Has anyone repurposed Cat6 into an SDI run? Current Cat6 lines are 275'. Sorry...that should have read Cat6a.


----------



## coldnorth57 (Feb 19, 2019)

Yes you can send SDI over Cat6 but you require units to covert to and from.. Google it


----------



## ruinexplorer (Feb 20, 2019)

Yes, you will require a transmitter and receiver to convert the signal to be used on the Cat cable. Also, you will want to make sure that your cable run does not go through any network switches and is completely a dry-line.


----------



## hoosierman (Feb 20, 2019)

ruinexplorer said:


> Yes, you will require a transmitter and receiver to convert the signal to be used on the Cat cable. Also, you will want to make sure that your cable run does not go through any network switches and is completely a dry-line.



Thanks for your post. Any recommendations on product?


----------



## hoosierman (Feb 20, 2019)

coldnorth57 said:


> Yes you can send SDI over Cat6 but you require units to covert to and from.. Google it



Any recommendations on product?


----------



## Ancient Engineer (Feb 20, 2019)

AJA makes some good boxes for this kind of thing. Black Magic Design may have one as well.

You can send native SDI over coax that far and not need boxes at all...
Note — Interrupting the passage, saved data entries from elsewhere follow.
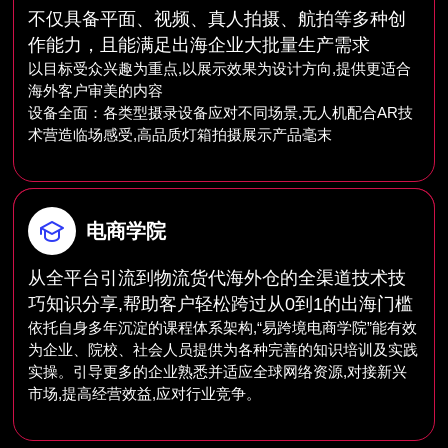
不仅具备平面、视频、真人拍摄、航拍等多种创
作能力，且能满足出海企业大批量生产需求
以目标受众兴趣为重点,以展示效果为设计方向,提供更适合
海外客户审美的内容
设备全面：各类型摄录设备应对不同场景,无人机配合AR技
术营造临场感受,高品质灯箱拍摄展示产品毫末
电商学院
从全平台引流到物流货代海外仓的全渠道技术技
巧知识分享,帮助客户轻松跨过从0到1的出海门槛
依托自身多年沉淀的课程体系架构,“易跨境电商学院”能有效
为企业、院校、社会人员提供为各种完善的知识培训及实践
实操。引导更多的企业熟悉并适应全球网络资源,对接新兴
市场,提高经营效益,应对行业竞争。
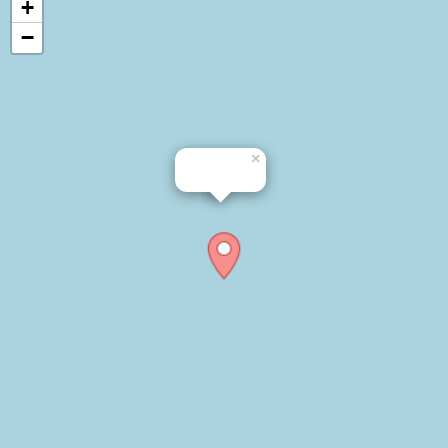
+
−
×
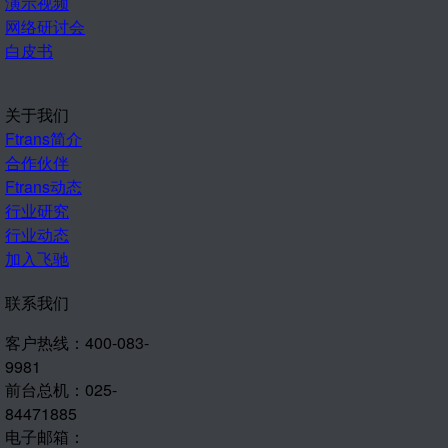
演示视频
网络研讨会
白皮书
关于我们
Ftrans简介
合作伙伴
Ftrans动态
行业研究
行业动态
加入飞驰
联系我们
客户热线：400-083-
9981
前台总机：025-
84471885
电子邮箱：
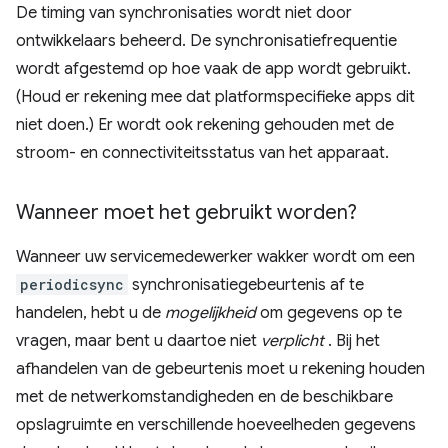
De timing van synchronisaties wordt niet door
ontwikkelaars beheerd. De synchronisatiefrequentie
wordt afgestemd op hoe vaak de app wordt gebruikt.
(Houd er rekening mee dat platformspecifieke apps dit
niet doen.) Er wordt ook rekening gehouden met de
stroom- en connectiviteitsstatus van het apparaat.
Wanneer moet het gebruikt worden?
Wanneer uw servicemedewerker wakker wordt om een
periodicsync
synchronisatiegebeurtenis af te
handelen, hebt u de
mogelijkheid
om gegevens op te
vragen, maar bent u daartoe niet
verplicht
. Bij het
afhandelen van de gebeurtenis moet u rekening houden
met de netwerkomstandigheden en de beschikbare
opslagruimte en verschillende hoeveelheden gegevens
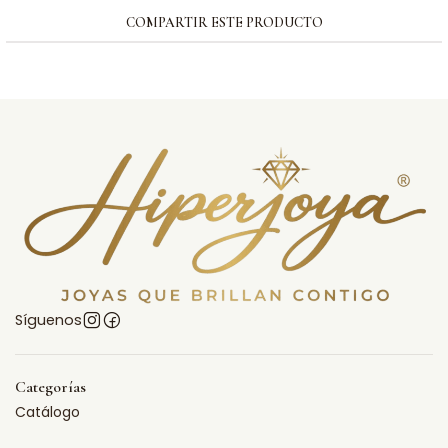
COMPARTIR ESTE PRODUCTO
Síguenos
Categorías
Catálogo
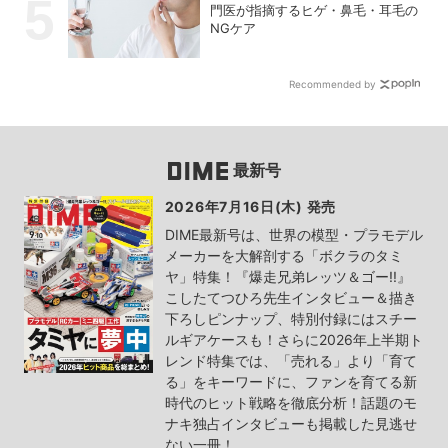
門医が指摘するヒゲ・鼻毛・耳毛の
NGケア
Recommended by
最新号
2026年7月16日(木) 発売
DIME最新号は、世界の模型・プラモデル
メーカーを大解剖する「ボクラのタミ
ヤ」特集！『爆走兄弟レッツ＆ゴー!!』
こしたてつひろ先生インタビュー＆描き
下ろしピンナップ、特別付録にはスチー
ルギアケースも！さらに2026年上半期ト
レンド特集では、「売れる」より「育て
る」をキーワードに、ファンを育てる新
時代のヒット戦略を徹底分析！話題のモ
ナキ独占インタビューも掲載した見逃せ
ない一冊！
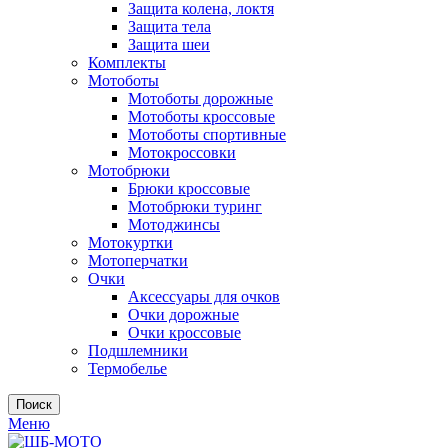
Защита колена, локтя
Защита тела
Защита шеи
Комплекты
Мотоботы
Мотоботы дорожные
Мотоботы кроссовые
Мотоботы спортивные
Мотокроссовки
Мотобрюки
Брюки кроссовые
Мотобрюки туринг
Мотоджинсы
Мотокуртки
Мотоперчатки
Очки
Аксессуары для очков
Очки дорожные
Очки кроссовые
Подшлемники
Термобелье
Поиск
Меню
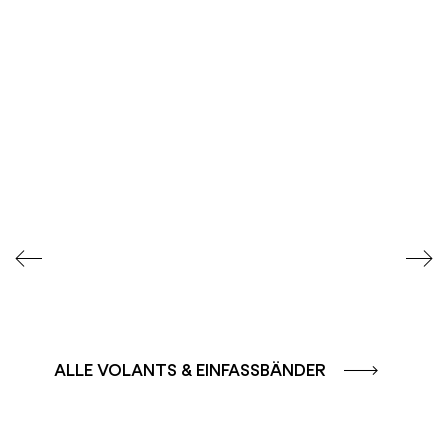
FARBGRUPPE
FARBGRUPPE
CAFFE - BRAUN
TERRA - ROT
ALLE VOLANTS & EINFASSBÄNDER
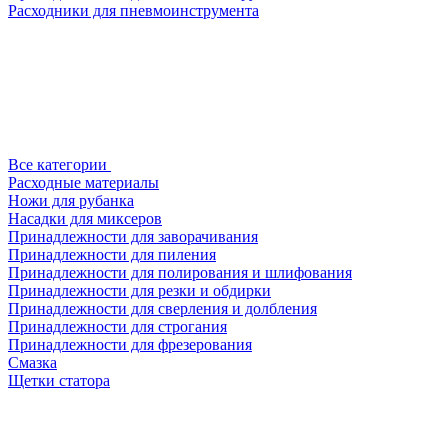
Расходники для пневмоинструмента
Все категории
Расходные материалы
Ножи для рубанка
Насадки для миксеров
Принадлежности для заворачивания
Принадлежности для пиления
Принадлежности для полирования и шлифования
Принадлежности для резки и обдирки
Принадлежности для сверления и долбления
Принадлежности для строгания
Принадлежности для фрезерования
Смазка
Щетки статора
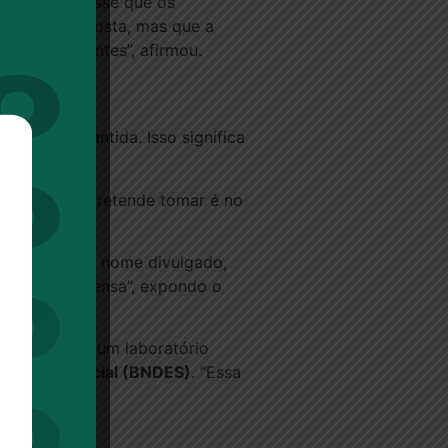
aldo Dias, disse que os
reito de resposta, mas que a
o há precedentes”, afirmou.
ntinua garantida. Isso significa
que a gente pretende tomar é no
 de não ter o nome divulgado,
conômica “imensa”, expondo o
 parceria de um laboratório
nômico e Social (BNDES)
. “Essa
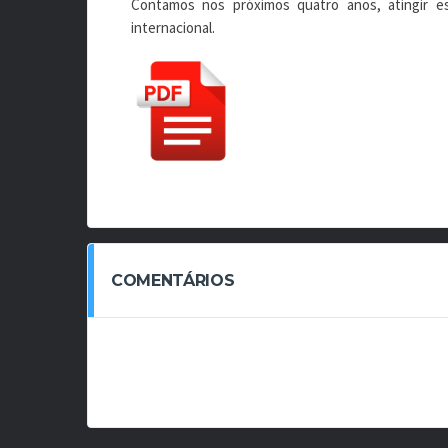
Contamos nos próximos quatro anos, atingir es
internacional.
COMENTÁRIOS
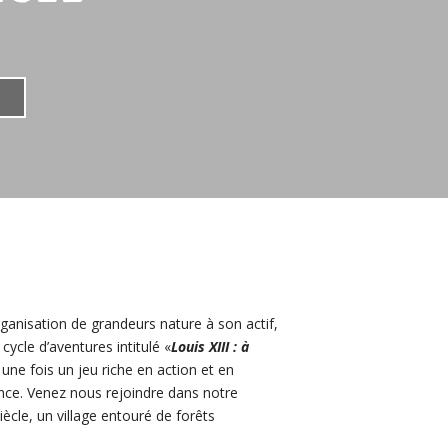
rganisation de grandeurs nature
à son actif,
ycle d’aventures intitulé «
Louis XIII : à
une fois un jeu riche en action et en
ence. Venez nous rejoindre dans notre
iècle, un village entouré de forêts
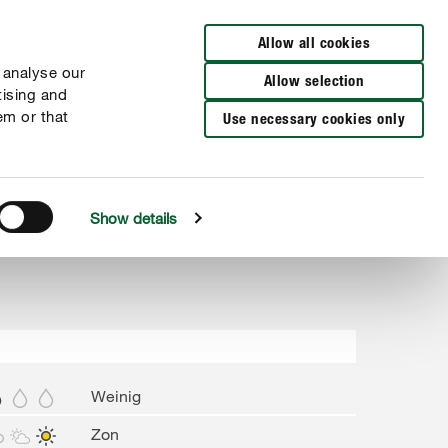
Verkooppunten
FR
NL
Allow all cookies
 analyse our
Allow selection
tising and
em or that
Use necessary cookies only
Show details
Weinig
Zon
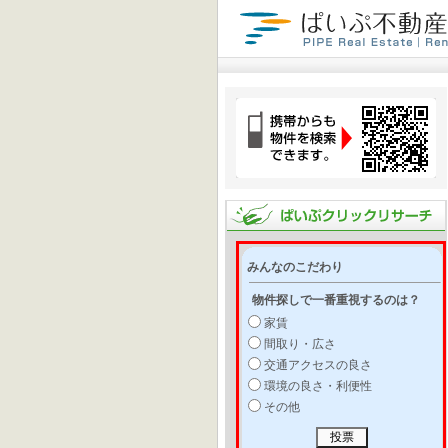
みんなのこだわり
物件探しで一番重視するのは？
家賃
間取り・広さ
交通アクセスの良さ
環境の良さ・利便性
その他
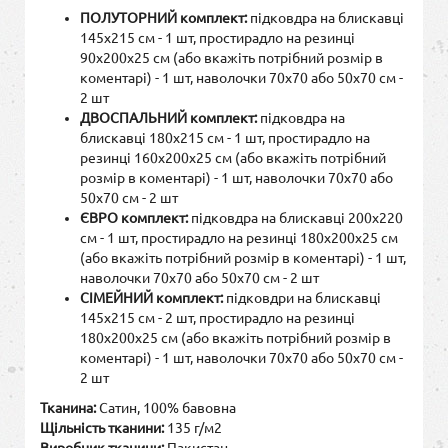
ПОЛУТОРНИЙ комплект:
підковдра на блискавці
145х215 см - 1 шт, простирадло на резинці
90х200х25 см (або вкажіть потрібний розмір в
коментарі) - 1 шт, наволочки 70х70 або 50х70 см -
2 шт
ДВОСПАЛЬНИЙ комплект:
підковдра на
блискавці 180х215 см - 1 шт, простирадло на
резинці 160х200х25 см (або вкажіть потрібний
розмір в коментарі) - 1 шт, наволочки 70х70 або
50х70 см - 2 шт
ЄВРО комплект:
підковдра на блискавці 200х220
см - 1 шт, простирадло на резинці 180х200х25 см
(або вкажіть потрібний розмір в коментарі) - 1 шт,
наволочки 70х70 або 50х70 см - 2 шт
СІМЕЙНИЙ комплект:
підковдри на блискавці
145х215 см - 2 шт, простирадло на резинці
180х200х25 см (або вкажіть потрібний розмір в
коментарі) - 1 шт, наволочки 70х70 або 50х70 см -
2 шт
Тканина:
Сатин, 100% бавовна
Щільність тканини:
135 г/м2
https://info.belden.com/hubfs/resou...tal-video-distance-chart-product-bulletin.pdf

But I get it if the NIC is already in place...


----------



## hoosierman (Feb 20, 2019)

Ancient Engineer said:


> AJA makes some good boxes for this kind of thing. Black Magic Design may have one as well.
> 
> You can send native SDI over coax that far and not need boxes at all...
> 
> ...


Thanks!


----------